# 📜 Data Extraction & Preprocessing for News Articles
The news articles from El Mundo contain historical events, which can be useful for travel recommendations. Since they are in raw .txt format, here’s how to process them:

**1️⃣ Load & Inspect the Data (Monday Morning)** 

✅ Steps:

- Load the .txt files and inspect the structure.
- Check if they contain metadata (dates, locations, etc.).
- Identify encoding issues (e.g., UTF-8 vs.
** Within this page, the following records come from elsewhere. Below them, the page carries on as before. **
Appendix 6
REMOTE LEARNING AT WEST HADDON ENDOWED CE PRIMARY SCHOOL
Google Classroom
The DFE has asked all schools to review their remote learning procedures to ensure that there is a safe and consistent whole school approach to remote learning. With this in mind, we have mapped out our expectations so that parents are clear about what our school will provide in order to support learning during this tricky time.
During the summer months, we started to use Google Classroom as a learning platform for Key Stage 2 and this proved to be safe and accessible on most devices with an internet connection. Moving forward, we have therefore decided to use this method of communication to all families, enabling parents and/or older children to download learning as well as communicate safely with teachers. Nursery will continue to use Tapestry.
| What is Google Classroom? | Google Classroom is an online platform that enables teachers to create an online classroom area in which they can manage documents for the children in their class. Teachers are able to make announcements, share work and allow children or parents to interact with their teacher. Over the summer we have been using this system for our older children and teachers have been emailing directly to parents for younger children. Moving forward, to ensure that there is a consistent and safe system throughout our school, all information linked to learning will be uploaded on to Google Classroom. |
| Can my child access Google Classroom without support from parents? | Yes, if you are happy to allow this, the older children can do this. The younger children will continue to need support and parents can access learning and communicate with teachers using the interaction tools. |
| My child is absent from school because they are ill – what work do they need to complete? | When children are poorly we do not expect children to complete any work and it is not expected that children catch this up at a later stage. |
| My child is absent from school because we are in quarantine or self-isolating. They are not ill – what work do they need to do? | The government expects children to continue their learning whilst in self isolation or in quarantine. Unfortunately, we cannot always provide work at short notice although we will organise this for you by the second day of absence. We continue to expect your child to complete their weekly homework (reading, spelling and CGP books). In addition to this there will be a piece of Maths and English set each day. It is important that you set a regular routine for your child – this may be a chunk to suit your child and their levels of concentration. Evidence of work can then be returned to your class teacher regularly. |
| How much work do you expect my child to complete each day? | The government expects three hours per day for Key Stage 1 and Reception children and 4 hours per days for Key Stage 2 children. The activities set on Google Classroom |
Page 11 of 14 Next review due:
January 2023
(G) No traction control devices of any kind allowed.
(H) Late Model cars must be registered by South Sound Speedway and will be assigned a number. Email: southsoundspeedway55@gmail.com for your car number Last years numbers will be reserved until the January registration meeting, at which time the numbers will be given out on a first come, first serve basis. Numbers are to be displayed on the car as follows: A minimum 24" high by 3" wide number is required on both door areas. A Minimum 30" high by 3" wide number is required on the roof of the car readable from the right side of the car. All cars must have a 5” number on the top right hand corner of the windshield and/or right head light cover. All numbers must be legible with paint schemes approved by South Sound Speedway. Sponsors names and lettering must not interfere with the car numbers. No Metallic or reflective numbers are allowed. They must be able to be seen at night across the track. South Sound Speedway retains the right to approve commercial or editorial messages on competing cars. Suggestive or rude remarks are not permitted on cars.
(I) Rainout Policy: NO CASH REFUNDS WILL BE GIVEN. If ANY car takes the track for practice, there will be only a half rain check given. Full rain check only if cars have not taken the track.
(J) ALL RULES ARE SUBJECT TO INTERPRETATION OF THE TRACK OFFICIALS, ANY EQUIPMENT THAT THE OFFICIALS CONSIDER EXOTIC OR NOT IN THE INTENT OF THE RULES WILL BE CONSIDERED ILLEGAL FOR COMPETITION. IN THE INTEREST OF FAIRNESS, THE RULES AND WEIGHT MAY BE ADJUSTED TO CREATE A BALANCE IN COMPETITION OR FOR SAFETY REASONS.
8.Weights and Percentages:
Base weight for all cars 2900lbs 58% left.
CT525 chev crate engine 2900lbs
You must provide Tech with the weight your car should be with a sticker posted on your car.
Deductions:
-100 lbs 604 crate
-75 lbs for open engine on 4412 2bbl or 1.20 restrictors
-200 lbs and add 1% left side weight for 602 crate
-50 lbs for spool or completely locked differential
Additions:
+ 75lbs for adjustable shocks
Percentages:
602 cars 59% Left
ISO-8859-1).

In [1]:
import os

folder_path = "/Users/paolarivera/Documents/Ironhack/Week 9 - Final Project/project-dsml-interactive-travel-planner-main/data/elmundo_chunked_en_page1_15years"  # Adjust path

# List all files in the folder and take only the first 10
file_list = sorted(os.listdir(folder_path))[:10]  

for file_name in file_list:
    with open(os.path.join(folder_path, file_name), "r", encoding="utf-8") as f:
        print(f"--- {file_name} ---\n", f.read()[:500])  # Preview first 500 chars

--- 19200103_1.txt ---
 ELWNDO
8 pages 3 ctvs. Semester, $4.00 One year, $7.50
Offices: Salvador Brau. 81 Tel. 833 P. O. Box 345
NEWSPAPER OF THE TANGLE.
EXCEPT SUNDAYS
SAN JUAN, PUERTO RICO. - 71 i. 1- ■- ■- r- - _¡
SATURDAY, JANUARY 3, 1920. r
i NUMBER 271.
ENTERED AS SECOND CLASS MATTER, FEBRUARY 21, 1919. AT THE POST OFFICE AT SAN JEAN. PORTO RICO. UNDER THE ACT OF MARCH 3, 1879.
Plot to assassinate the Prince of Serbia. 192,000 tons in dykes to be delivered by 
--- 19200110_1.txt ---
 ELM1NDO
8 pages 3 ctvs. 'Semester, $4.00 One Year, $7.50
i Offices: ¡ = Saved: E1 I I I Ttl. 632 P. O Be" 345 |
DAILY TIDE.
EXCEPT SUNDAYS
ARO II
SAN JUAN, PUERTO RICO.
SATURDAY i$ JANUARY 1*20.
ENTERED AS SECOND CLASS MATTER, FEBRUARY 21,
l "M9, AT THE POSt OFFICE AT SAN JUAN, PORTO
Ni MI RO 277.
RICO, INDER THE ACT OF MARCH 3.
More "bolshevikis" sent to Ellis Island. Japan releases German prisoners.
Taltemte with Mr. i Sewell about the i present conflict t " : . " 1 Tétala no tay esparauas da 
--- 

📌 Goal: Understand the data structure before further processing.

**2️⃣ Clean & Structure the Text**

✅ Steps:
- Remove irrelevant whitespace, headers, and footers.
- Detect and extract dates if present.
- Identify paragraphs and segment them properly.

In [3]:
import os
import re

# Define folder paths
folder_path = "/Users/paolarivera/Documents/Ironhack/Week 9 - Final Project/project-dsml-interactive-travel-planner-main/data/elmundo_chunked_en_page1_15years"  # Change to your input folder path
output_folder = "EnglishCleanedArticles"  # Define output folder

# Ensure the output folder exists
os.makedirs(output_folder, exist_ok=True)

def clean_text(text):
    text = re.sub(r'\n+', ' ', text)  # Remove extra newlines
    text = re.sub(r'\s+', ' ', text).strip()  # Remove excessive spaces
    text = re.sub(r'[^\w\s.,;!?-]', '', text)  # Remove special characters
    return text

# Read, clean, and save text files
chunks = []
filenames = []

for filename in os.listdir(folder_path):
    if filename.endswith(".txt"):  # Ensure only text files are processed
        file_path = os.path.join(folder_path, filename)
        with open(file_path, "r", encoding="utf-8") as f:
            raw_text = f.read()
        
        cleaned_text = clean_text(raw_text)
        chunks.append(cleaned_text)
        filenames.append(filename)  # Store filenames for reference
        
        # Save cleaned text
        output_path = os.path.join(output_folder, filename)
        with open(output_path, "w", encoding="utf-8") as f:
            f.write(cleaned_text)

print(f"Loaded and cleaned {len(chunks)} articles. Cleaned files saved in '{output_folder}'.")

Loaded and cleaned 821 articles. Cleaned files saved in 'EnglishCleanedArticles'.